Il résulte de tout ce qui précède, sans qu’il soit besoin de se prononcer sur les autres moyens de la requête, que l’arrêté du 18 juin 2024 doit être annulé.
Sur les conclusions aux fins d’injonction et d’astreinte :
Compte tenu de son motif, l’annulation prononcée par le présent jugement implique nécessairement que soit délivré le titre de séjour sollicité par Mme A…. Par suite, il y a lieu d’enjoindre au préfet du Nord d’y procéder dans un délai d’un mois à compter de la notification du présent jugement. Dans les circonstances de l’espèce, il n’y a pas lieu d’assortir cette injonction d’une astreinte.
Sur les frais liés au litige :
Mme A… a obtenu le bénéfice de l’aide juridictionnelle. Par suite, son avocate peut se prévaloir des dispositions combinées des articles L. 761-1 du code de justice administrative et 37 de la loi du 10 juillet 1991. Il y a lieu, dans les circonstances de l’espèce, et sous réserve que le conseil de la requérante, renonce à percevoir la somme correspondant à la part contributive de l’État, de mettre à la charge du préfet du Nord le versement à Me Kronby Halhouli de la somme de 1 200 euros.
D É C I D E :
Article 1er : L’arrêté du 18 juin 2024 du préfet du Nord est annulé.
Article 2 : Il est enjoint au préfet du Nord de délivrer un certificat de résidence algérien portant la mention « vie privée et familiale » à Mme A… dans le délai d’un mois à compter de la notification du présent jugement.
Article 3 : L’État versera à Me Kronby Halhouli une somme de 1 200 euros en application des dispositions du deuxième alinéa de l’article 37 de la loi du 10 juillet 1991, sous réserve qu’elle renonce à percevoir la somme correspondant à la part contributive de l’État.
Article 4 : Le surplus des conclusions de la requête est rejeté.
Article 5 : Le présent jugement sera notifié à Mme B… C… épouse A…, au préfet du Nord et à Me Kronby Halhouli.

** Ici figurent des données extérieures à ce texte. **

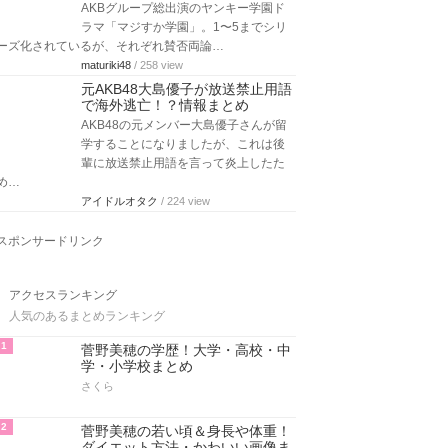
AKBグループ総出演のヤンキー学園ド
ラマ「マジすか学園」。1〜5までシリ
ーズ化されているが、それぞれ賛否両論…
maturiki48
/ 258 view
元AKB48大島優子が放送禁止用語
で海外逃亡！？情報まとめ
AKB48の元メンバー大島優子さんが留
学することになりましたが、これは後
輩に放送禁止用語を言って炎上したた
め…
アイドルオタク
/ 224 view
スポンサードリンク
アクセスランキング
人気のあるまとめランキング
1
菅野美穂の学歴！大学・高校・中
学・小学校まとめ
さくら
2
菅野美穂の若い頃＆身長や体重！
ダイエット方法・かわいい画像ま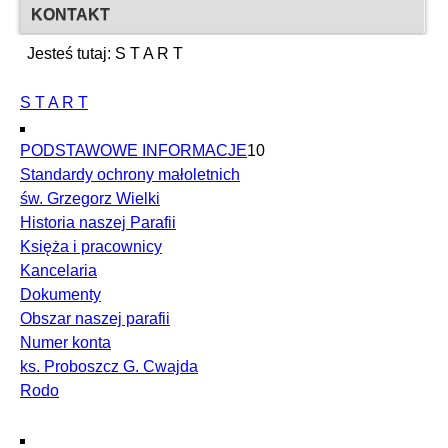
KONTAKT
Jesteś tutaj:
S T A R T
S T A R T
PODSTAWOWE INFORMACJE
10
Standardy ochrony małoletnich
św. Grzegorz Wielki
Historia naszej Parafii
Księża i pracownicy
Kancelaria
Dokumenty
Obszar naszej parafii
Numer konta
ks. Proboszcz G. Cwajda
Rodo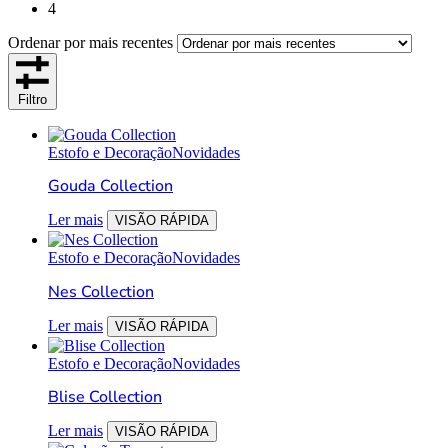
4
Ordenar por mais recentes
Filtro
Estofo e Decoração
Novidades
Gouda Collection
Ler mais
VISÃO RÁPIDA
Estofo e Decoração
Novidades
Nes Collection
Ler mais
VISÃO RÁPIDA
Estofo e Decoração
Novidades
Blise Collection
Ler mais
VISÃO RÁPIDA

Délibéré après l’audience du 11 septembre 2025, à laquelle siégeaient :
— Mme Féménia, présidente,
— Mme Bonhomme, première conseillère,
— Mme Beaucourt, conseillère.
Rendu public par mise à disposition au greffe le 25 septembre 2025.
La rapporteure,
Signé
P. Beaucourt
La présidente,
Signé
J. Féménia
La greffière,
Signé
M. D…
La République mande et ordonne au préfet du Nord en ce qui le concerne ou à tous commissaires de justice à ce requis en ce qui concerne les voies de droit commun contre les parties privées, de pourvoir à l’exécution de la présente décision.